Dermatophytosis: What You Need to Know About This Skin Infection

Dermatophytosis, also known as ringworm or tinea, is a fungal skin infection that is extremely common among people of all ages. It can occur on a person’s hands, feet, scalp, and body. Symptoms typically include red patches of skin that may be itchy, scaly, or painful. Treatment may involve antifungal medications, such as ointment or cream, although some cases may require oral medication.

If you’re dealing with this infection, here’s what you should know.

Causes of Dermatophytosis

Dermatophytosis is caused by fungi that live on the skin, hair, and nails. One of the most common types of fungi is called Trichophyton rubrum and can be transferred through direct contact with an infected person, through contact with contaminated objects such as clothing or towels, or through contact with animals. It’s also possible to contract the infection by walking barefoot on contaminated surfaces like gym showers or swimming pools.

Signs & Symptoms

The signs and symptoms of dermatophytosis can vary, but often include:

  • Red, ring-shaped lesions on the skin
  • Itching, burning, or scaly skin
  • Hair loss on the scalp
  • Thick, crumbly nails
  • Swelling and tenderness in the affected skin

Diagnosis & Treatment

If your symptoms suggest dermatophytosis, your doctor may perform a physical examination, and may take a skin biopsy or scrapings from the affected area. Treatment usually includes antifungal medications, such as ointments or creams applied to the skin. In more severe cases, oral antifungal medications may be necessary. Your doctor may also recommend a topical steroid to help reduce inflammation.

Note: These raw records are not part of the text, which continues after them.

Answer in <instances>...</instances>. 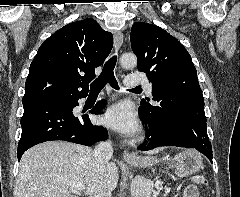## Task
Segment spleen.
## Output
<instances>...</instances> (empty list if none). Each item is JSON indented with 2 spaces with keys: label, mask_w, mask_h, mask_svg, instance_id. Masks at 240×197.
I'll list each match as a JSON object with an SVG mask.
<instances>
[{
  "label": "spleen",
  "mask_w": 240,
  "mask_h": 197,
  "mask_svg": "<svg viewBox=\"0 0 240 197\" xmlns=\"http://www.w3.org/2000/svg\"><path fill=\"white\" fill-rule=\"evenodd\" d=\"M150 194H151V189L148 190L147 196H150Z\"/></svg>",
  "instance_id": "obj_1"
}]
</instances>
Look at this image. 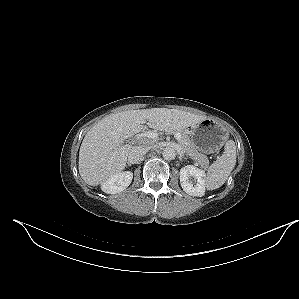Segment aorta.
Here are the masks:
<instances>
[{
  "instance_id": "aorta-1",
  "label": "aorta",
  "mask_w": 299,
  "mask_h": 299,
  "mask_svg": "<svg viewBox=\"0 0 299 299\" xmlns=\"http://www.w3.org/2000/svg\"><path fill=\"white\" fill-rule=\"evenodd\" d=\"M162 156L165 160H173L176 157V150L172 147H166L162 152Z\"/></svg>"
}]
</instances>
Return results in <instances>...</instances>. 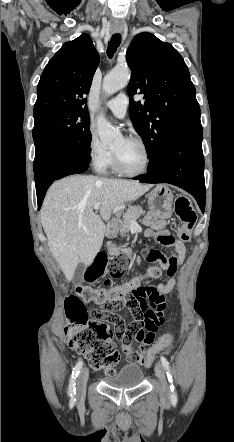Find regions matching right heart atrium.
<instances>
[{
	"label": "right heart atrium",
	"mask_w": 234,
	"mask_h": 442,
	"mask_svg": "<svg viewBox=\"0 0 234 442\" xmlns=\"http://www.w3.org/2000/svg\"><path fill=\"white\" fill-rule=\"evenodd\" d=\"M88 157L96 170L106 169L112 159V152L100 141L93 129L89 131Z\"/></svg>",
	"instance_id": "obj_1"
}]
</instances>
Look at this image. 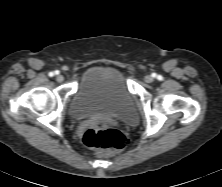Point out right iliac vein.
Here are the masks:
<instances>
[{
  "mask_svg": "<svg viewBox=\"0 0 222 187\" xmlns=\"http://www.w3.org/2000/svg\"><path fill=\"white\" fill-rule=\"evenodd\" d=\"M56 80H57L58 82H62V81L64 80L63 75L58 74V75L56 76Z\"/></svg>",
  "mask_w": 222,
  "mask_h": 187,
  "instance_id": "right-iliac-vein-1",
  "label": "right iliac vein"
}]
</instances>
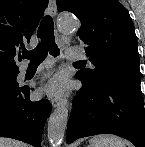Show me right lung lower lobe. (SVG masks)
I'll list each match as a JSON object with an SVG mask.
<instances>
[{
	"mask_svg": "<svg viewBox=\"0 0 145 147\" xmlns=\"http://www.w3.org/2000/svg\"><path fill=\"white\" fill-rule=\"evenodd\" d=\"M29 95L30 88L26 86H0V137L40 147L44 124L50 115V103L47 99L32 102Z\"/></svg>",
	"mask_w": 145,
	"mask_h": 147,
	"instance_id": "98d812e1",
	"label": "right lung lower lobe"
}]
</instances>
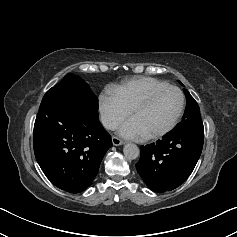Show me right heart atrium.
Returning <instances> with one entry per match:
<instances>
[{"mask_svg": "<svg viewBox=\"0 0 237 237\" xmlns=\"http://www.w3.org/2000/svg\"><path fill=\"white\" fill-rule=\"evenodd\" d=\"M99 111L103 126L109 130L117 128L129 114V110L110 89L99 96Z\"/></svg>", "mask_w": 237, "mask_h": 237, "instance_id": "d8ad5b80", "label": "right heart atrium"}]
</instances>
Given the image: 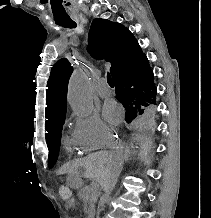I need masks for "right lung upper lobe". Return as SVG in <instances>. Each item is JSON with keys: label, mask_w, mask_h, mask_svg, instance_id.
<instances>
[{"label": "right lung upper lobe", "mask_w": 211, "mask_h": 218, "mask_svg": "<svg viewBox=\"0 0 211 218\" xmlns=\"http://www.w3.org/2000/svg\"><path fill=\"white\" fill-rule=\"evenodd\" d=\"M88 42V51L93 57L103 58L111 63L112 76L119 66L134 60L142 53L138 42L127 28L105 19L93 20ZM72 71V66L65 58L60 59L51 69L46 99L45 127L48 133L65 116L67 86Z\"/></svg>", "instance_id": "cb5924a9"}]
</instances>
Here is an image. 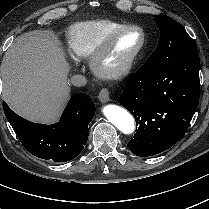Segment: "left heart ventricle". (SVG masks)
Instances as JSON below:
<instances>
[{
	"mask_svg": "<svg viewBox=\"0 0 209 209\" xmlns=\"http://www.w3.org/2000/svg\"><path fill=\"white\" fill-rule=\"evenodd\" d=\"M141 43V34L137 31L126 32L120 35L106 60L110 67H116L125 61Z\"/></svg>",
	"mask_w": 209,
	"mask_h": 209,
	"instance_id": "left-heart-ventricle-1",
	"label": "left heart ventricle"
}]
</instances>
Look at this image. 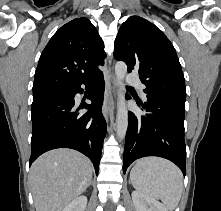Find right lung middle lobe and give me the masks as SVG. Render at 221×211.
I'll return each mask as SVG.
<instances>
[{
    "label": "right lung middle lobe",
    "mask_w": 221,
    "mask_h": 211,
    "mask_svg": "<svg viewBox=\"0 0 221 211\" xmlns=\"http://www.w3.org/2000/svg\"><path fill=\"white\" fill-rule=\"evenodd\" d=\"M47 91H48V90L33 92V96H36V95H39V94L45 93V92H47Z\"/></svg>",
    "instance_id": "1"
}]
</instances>
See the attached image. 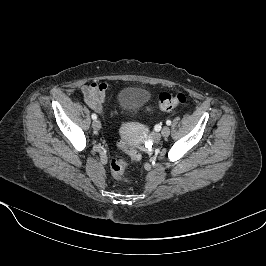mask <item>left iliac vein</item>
I'll return each instance as SVG.
<instances>
[{
    "instance_id": "left-iliac-vein-1",
    "label": "left iliac vein",
    "mask_w": 266,
    "mask_h": 266,
    "mask_svg": "<svg viewBox=\"0 0 266 266\" xmlns=\"http://www.w3.org/2000/svg\"><path fill=\"white\" fill-rule=\"evenodd\" d=\"M161 134L163 137H168L170 135V128L168 126L163 127Z\"/></svg>"
}]
</instances>
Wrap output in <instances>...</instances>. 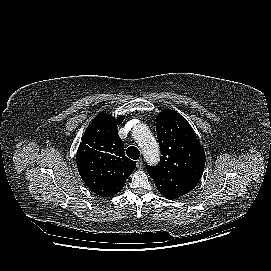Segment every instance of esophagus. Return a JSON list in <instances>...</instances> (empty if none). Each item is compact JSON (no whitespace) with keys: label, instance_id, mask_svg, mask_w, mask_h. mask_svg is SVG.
Masks as SVG:
<instances>
[{"label":"esophagus","instance_id":"1","mask_svg":"<svg viewBox=\"0 0 271 271\" xmlns=\"http://www.w3.org/2000/svg\"><path fill=\"white\" fill-rule=\"evenodd\" d=\"M136 165H137V168H138V169H141L142 166H143V161H142V159H138L137 162H136Z\"/></svg>","mask_w":271,"mask_h":271}]
</instances>
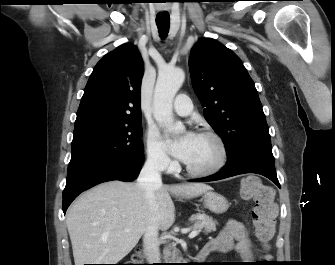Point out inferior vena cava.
<instances>
[{
  "instance_id": "602c4592",
  "label": "inferior vena cava",
  "mask_w": 335,
  "mask_h": 265,
  "mask_svg": "<svg viewBox=\"0 0 335 265\" xmlns=\"http://www.w3.org/2000/svg\"><path fill=\"white\" fill-rule=\"evenodd\" d=\"M163 166L164 165L158 156L149 157L137 179L138 186L145 191V195L151 209L155 206V189L162 186L161 169ZM159 244L158 226L152 219L146 227L143 236L144 252L150 263H159Z\"/></svg>"
}]
</instances>
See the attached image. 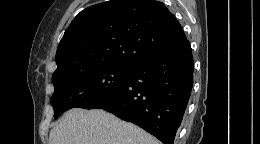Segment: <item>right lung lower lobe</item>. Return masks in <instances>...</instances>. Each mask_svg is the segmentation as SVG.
Returning <instances> with one entry per match:
<instances>
[{
    "mask_svg": "<svg viewBox=\"0 0 260 144\" xmlns=\"http://www.w3.org/2000/svg\"><path fill=\"white\" fill-rule=\"evenodd\" d=\"M194 63L188 40L130 67L126 83L111 97L89 107L113 113L174 144L193 84Z\"/></svg>",
    "mask_w": 260,
    "mask_h": 144,
    "instance_id": "right-lung-lower-lobe-1",
    "label": "right lung lower lobe"
}]
</instances>
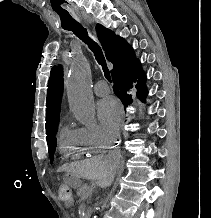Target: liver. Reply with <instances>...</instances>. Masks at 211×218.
I'll use <instances>...</instances> for the list:
<instances>
[{"mask_svg": "<svg viewBox=\"0 0 211 218\" xmlns=\"http://www.w3.org/2000/svg\"><path fill=\"white\" fill-rule=\"evenodd\" d=\"M118 158L112 160L107 156H95L90 160H85L81 166L83 176H86L88 180H96V184L99 186H105L111 176H114L117 168Z\"/></svg>", "mask_w": 211, "mask_h": 218, "instance_id": "liver-1", "label": "liver"}]
</instances>
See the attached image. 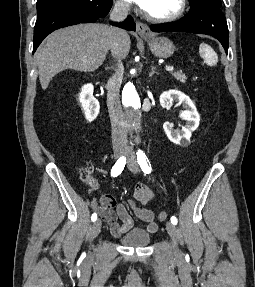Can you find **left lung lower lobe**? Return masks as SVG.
<instances>
[{"label": "left lung lower lobe", "instance_id": "obj_1", "mask_svg": "<svg viewBox=\"0 0 255 287\" xmlns=\"http://www.w3.org/2000/svg\"><path fill=\"white\" fill-rule=\"evenodd\" d=\"M154 32H189L211 35L218 39L228 52V26L220 8L209 4L192 6L188 14L179 21L150 26Z\"/></svg>", "mask_w": 255, "mask_h": 287}]
</instances>
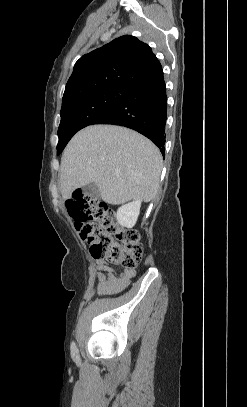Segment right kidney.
Masks as SVG:
<instances>
[{"label":"right kidney","instance_id":"ca27d5eb","mask_svg":"<svg viewBox=\"0 0 247 407\" xmlns=\"http://www.w3.org/2000/svg\"><path fill=\"white\" fill-rule=\"evenodd\" d=\"M141 200H135L131 203L121 206L116 213V218L121 226L132 228L140 214Z\"/></svg>","mask_w":247,"mask_h":407}]
</instances>
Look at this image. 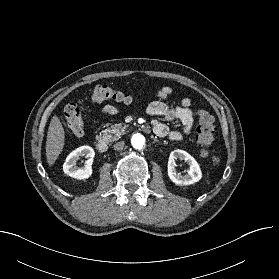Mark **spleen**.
<instances>
[{
  "label": "spleen",
  "instance_id": "spleen-1",
  "mask_svg": "<svg viewBox=\"0 0 279 279\" xmlns=\"http://www.w3.org/2000/svg\"><path fill=\"white\" fill-rule=\"evenodd\" d=\"M216 162H219V160H218V159H216Z\"/></svg>",
  "mask_w": 279,
  "mask_h": 279
}]
</instances>
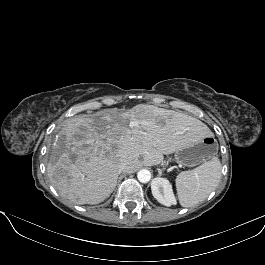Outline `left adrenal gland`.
<instances>
[{
  "label": "left adrenal gland",
  "mask_w": 265,
  "mask_h": 265,
  "mask_svg": "<svg viewBox=\"0 0 265 265\" xmlns=\"http://www.w3.org/2000/svg\"><path fill=\"white\" fill-rule=\"evenodd\" d=\"M158 172H159V175H161V174H162V170H161V169H158Z\"/></svg>",
  "instance_id": "left-adrenal-gland-1"
}]
</instances>
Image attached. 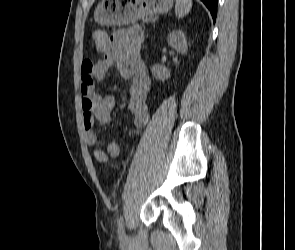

Preventing Dermatophytosis

The best way to prevent the spread of dermatophytosis is to practice good hygiene, such as showering or bathing regularly, keeping the infected area clean and dry, and not sharing clothing, towels, or other personal items with an infected person. Additionally, people should be mindful not to walk barefoot on contaminated surfaces, such as in public showers or pools.